FULL HANNAH (Lehrman) New York 2014
Information on the Performance
- Work Title: Hannah
- Composer: Lehrman Leonard
- Libretto: Leonard Lehrman, Orel Odinov based on Midrashic Chanukah legends
- Venue & Opera Company: Hebrew Union College-Jewish Institute of Religion, New York City
- Recorded: December 23, 2014
- Type: Concert Live
- Singers: Cantor Erik Contzius, Cantor Raphael Frieder, Cantor Fredda Mendelson, Cantor Janet Leuchter, Cantor Moshe Bear, Jonathan Kline, Helene Williams, Cantor Meredith Greenberg, Cantor David Katz, Cantor Galit Dadoun Cohen
- Orchestra: Pedro D'Aquino, ORGAN, Lehrman Leonard, PIANO
- Chorus: The Metropolitan Philharmonic Chorus:
- Stage Director: Barbara D'Andrea
- Costume Designer:
- Lighting Designer: Nic Christopher
Information about the Recording
- Published by: Leonard J. Lehrman
- Date Published: 2014
- Format: Unknown
- Quality Video: 3 Audio:3
- Subtitles: yessubs, ensubs
- Video Recording from: YouTube     FULL VIDEO
ADDITIONAL INFORMATION ON THIS PERFORMANCE
Hannah, the daughter of the high priest, Mattathias,
is told she will have to spend her wedding night with
the local overlord, Nikanor, as per the local custom.

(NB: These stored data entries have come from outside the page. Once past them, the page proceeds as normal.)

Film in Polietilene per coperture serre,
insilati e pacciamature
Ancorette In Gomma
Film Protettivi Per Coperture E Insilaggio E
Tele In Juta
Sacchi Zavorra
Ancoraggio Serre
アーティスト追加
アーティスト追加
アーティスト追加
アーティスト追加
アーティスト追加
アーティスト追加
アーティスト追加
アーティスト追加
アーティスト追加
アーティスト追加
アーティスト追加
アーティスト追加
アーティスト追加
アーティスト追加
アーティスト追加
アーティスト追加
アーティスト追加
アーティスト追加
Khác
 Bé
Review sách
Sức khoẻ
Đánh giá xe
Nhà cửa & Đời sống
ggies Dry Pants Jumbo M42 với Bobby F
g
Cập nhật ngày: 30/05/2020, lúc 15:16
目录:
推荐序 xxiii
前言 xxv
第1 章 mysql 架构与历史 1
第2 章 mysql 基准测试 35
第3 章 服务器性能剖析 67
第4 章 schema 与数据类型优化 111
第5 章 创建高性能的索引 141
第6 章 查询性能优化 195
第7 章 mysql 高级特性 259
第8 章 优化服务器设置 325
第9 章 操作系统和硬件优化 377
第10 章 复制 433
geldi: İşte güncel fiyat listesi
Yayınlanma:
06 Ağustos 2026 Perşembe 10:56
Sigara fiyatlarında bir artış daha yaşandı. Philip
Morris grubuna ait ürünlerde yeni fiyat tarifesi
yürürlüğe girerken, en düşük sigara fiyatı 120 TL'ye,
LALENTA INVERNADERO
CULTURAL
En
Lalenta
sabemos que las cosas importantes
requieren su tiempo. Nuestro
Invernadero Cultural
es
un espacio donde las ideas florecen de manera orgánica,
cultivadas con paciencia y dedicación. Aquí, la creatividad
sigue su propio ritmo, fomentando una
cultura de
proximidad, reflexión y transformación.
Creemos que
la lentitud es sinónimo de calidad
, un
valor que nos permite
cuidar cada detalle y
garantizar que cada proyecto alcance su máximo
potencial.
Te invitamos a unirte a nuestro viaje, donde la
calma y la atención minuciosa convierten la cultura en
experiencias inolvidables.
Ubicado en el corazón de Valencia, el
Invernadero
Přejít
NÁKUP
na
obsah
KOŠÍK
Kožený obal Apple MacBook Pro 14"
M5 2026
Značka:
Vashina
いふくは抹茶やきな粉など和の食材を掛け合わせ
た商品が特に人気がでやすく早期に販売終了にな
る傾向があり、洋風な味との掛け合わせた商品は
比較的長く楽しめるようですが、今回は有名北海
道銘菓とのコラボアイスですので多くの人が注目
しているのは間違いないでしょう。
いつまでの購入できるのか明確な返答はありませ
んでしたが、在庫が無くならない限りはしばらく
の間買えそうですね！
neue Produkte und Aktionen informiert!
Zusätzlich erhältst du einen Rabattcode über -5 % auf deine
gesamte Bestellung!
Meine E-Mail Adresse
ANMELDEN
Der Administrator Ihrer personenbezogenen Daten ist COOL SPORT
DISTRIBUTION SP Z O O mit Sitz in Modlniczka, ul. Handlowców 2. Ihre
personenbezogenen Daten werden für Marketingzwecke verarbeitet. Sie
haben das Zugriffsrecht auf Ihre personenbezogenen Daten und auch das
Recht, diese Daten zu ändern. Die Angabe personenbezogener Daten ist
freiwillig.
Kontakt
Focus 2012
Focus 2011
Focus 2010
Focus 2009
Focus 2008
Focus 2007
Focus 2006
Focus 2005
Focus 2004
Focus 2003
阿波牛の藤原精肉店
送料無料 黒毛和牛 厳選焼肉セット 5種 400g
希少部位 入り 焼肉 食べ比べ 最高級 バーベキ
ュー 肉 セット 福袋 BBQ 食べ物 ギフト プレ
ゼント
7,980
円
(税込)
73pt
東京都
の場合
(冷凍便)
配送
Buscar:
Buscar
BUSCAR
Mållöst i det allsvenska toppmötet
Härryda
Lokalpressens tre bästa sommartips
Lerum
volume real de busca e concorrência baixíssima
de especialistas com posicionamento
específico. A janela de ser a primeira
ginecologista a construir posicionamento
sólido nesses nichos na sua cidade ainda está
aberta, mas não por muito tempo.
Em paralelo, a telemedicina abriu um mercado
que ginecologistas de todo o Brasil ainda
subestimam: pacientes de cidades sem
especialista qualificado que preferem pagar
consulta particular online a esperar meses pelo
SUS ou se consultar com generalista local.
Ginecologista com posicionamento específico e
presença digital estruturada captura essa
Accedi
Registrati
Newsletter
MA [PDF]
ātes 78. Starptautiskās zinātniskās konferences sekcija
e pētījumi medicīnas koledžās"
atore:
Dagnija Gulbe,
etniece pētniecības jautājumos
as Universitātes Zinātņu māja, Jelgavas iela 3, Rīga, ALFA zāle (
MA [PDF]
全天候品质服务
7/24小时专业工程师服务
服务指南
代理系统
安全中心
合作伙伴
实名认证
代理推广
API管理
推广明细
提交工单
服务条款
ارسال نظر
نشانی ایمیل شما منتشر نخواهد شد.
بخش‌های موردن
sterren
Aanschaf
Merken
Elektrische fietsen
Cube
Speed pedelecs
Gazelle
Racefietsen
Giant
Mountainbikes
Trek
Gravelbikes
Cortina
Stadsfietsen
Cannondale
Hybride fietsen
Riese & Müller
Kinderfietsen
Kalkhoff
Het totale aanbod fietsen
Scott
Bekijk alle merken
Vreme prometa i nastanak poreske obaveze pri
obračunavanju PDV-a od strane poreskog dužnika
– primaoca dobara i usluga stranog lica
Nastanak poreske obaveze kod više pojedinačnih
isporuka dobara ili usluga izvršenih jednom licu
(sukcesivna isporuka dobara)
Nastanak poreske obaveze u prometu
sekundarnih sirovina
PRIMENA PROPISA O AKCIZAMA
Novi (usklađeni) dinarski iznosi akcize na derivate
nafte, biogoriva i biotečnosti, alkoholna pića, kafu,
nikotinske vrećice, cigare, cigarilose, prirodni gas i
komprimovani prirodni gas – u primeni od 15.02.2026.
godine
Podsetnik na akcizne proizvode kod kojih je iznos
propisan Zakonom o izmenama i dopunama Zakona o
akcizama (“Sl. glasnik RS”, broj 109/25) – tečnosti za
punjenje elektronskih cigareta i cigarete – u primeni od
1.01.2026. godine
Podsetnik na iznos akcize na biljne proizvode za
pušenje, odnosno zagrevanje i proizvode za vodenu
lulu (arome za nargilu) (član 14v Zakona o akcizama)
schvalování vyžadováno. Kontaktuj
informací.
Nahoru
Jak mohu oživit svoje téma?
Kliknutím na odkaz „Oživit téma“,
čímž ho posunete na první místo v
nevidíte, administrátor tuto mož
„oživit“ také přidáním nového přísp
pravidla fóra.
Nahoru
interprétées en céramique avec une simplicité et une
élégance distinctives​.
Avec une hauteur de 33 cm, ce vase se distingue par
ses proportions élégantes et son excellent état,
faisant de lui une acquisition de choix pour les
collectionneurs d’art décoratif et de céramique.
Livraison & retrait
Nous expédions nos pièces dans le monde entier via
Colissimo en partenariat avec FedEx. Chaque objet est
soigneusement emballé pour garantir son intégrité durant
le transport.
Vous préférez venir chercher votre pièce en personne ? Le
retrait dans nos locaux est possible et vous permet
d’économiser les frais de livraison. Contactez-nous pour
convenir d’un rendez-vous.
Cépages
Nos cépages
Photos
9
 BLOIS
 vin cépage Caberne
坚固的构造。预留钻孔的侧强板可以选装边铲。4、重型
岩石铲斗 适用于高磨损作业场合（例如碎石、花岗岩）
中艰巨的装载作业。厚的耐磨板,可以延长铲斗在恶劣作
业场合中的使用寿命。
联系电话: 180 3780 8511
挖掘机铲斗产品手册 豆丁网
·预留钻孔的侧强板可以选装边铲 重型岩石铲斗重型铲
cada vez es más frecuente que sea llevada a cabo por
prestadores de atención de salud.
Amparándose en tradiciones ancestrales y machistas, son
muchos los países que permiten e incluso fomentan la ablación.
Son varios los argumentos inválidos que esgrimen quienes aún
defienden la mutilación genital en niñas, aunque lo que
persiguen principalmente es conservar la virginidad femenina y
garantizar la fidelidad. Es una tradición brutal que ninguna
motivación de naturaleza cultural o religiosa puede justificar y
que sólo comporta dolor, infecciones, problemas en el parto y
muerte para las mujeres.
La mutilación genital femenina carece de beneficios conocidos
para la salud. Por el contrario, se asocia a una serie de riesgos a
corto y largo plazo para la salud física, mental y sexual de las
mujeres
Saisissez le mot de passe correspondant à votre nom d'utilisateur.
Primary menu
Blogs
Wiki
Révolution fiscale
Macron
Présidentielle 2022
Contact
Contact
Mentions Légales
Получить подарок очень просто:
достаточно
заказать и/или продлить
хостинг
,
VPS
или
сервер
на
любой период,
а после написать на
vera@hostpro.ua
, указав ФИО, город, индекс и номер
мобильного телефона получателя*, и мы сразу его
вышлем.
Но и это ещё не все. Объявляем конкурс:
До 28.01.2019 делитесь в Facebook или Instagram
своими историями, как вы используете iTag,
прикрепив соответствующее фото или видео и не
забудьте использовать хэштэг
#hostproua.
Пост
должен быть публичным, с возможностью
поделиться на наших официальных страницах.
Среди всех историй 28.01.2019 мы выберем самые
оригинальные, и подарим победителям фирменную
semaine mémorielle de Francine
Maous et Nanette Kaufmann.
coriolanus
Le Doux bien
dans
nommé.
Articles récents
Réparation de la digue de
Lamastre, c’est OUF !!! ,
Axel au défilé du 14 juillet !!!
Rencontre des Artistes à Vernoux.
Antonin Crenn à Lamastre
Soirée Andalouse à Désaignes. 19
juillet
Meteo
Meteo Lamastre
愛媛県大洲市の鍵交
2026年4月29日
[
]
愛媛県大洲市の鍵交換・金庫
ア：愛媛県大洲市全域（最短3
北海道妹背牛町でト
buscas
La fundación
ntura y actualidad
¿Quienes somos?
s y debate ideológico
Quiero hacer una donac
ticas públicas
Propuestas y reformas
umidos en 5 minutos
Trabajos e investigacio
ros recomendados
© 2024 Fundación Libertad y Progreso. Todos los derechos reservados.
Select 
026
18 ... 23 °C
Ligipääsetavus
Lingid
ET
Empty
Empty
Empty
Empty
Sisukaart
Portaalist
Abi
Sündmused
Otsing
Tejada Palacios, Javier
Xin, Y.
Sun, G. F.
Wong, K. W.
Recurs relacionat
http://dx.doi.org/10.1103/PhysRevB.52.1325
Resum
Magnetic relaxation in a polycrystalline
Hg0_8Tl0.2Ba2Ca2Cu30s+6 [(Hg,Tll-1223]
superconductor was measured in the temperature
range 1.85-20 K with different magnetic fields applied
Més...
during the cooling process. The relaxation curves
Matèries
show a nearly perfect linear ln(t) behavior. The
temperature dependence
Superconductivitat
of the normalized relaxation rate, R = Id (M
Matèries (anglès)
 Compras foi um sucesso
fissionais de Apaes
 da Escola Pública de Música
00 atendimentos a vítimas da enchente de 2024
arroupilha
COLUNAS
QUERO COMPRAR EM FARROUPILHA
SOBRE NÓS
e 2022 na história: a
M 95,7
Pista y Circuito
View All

In protest against this, at her wedding ceremony,
she tears off all her clothes. This shames her father
and her brothers into taking action
against the oppressive regime.
Nikanor is killed, but so is Hannah’s beloved Eleazar.
In the final scene, Hannah prophesies that
her youngest brother Simon will be the sole survivor
of the Civil War she has unintentionally ignited.
He promises to remember her,
“by lighting the earth with candles.”
In the opening Prologue, Dinah
(Eleazar’s sister and Hannah’s cousin)
is raped by soliders in the synagogue.
Rather than prosecute them,
Mattathias puts Dinah on trial
for allegedly provoking them.
Hannah tries to console her.
In a love duet, Eleazar persuades Hannah
to elope with him.
Mattathias (with his wife Zipporah)
catches them in the act,
and decrees they must marry the next day.
At the wedding, as Judah (behind her, to her left)
and others look on, Hannah wears a purple shawl
that comes rippling down her as she disrobes.
Eleazar stops the men from killing her,
and her speech persuades them
that they must protest to Nikanor
against the law of the first night.
But Nikanor makes fun of them,
quoting erotic Greek poetry,
insisting that Mattathias bow down
to a statue of Zeus.
Mattathias’s refusal results in a battle
in which Nikanor is killed by Judah,
but Eleazar is stabbed and dies in Hannah’s arms.
Hannah’s prophecy is taken to heart by Simon.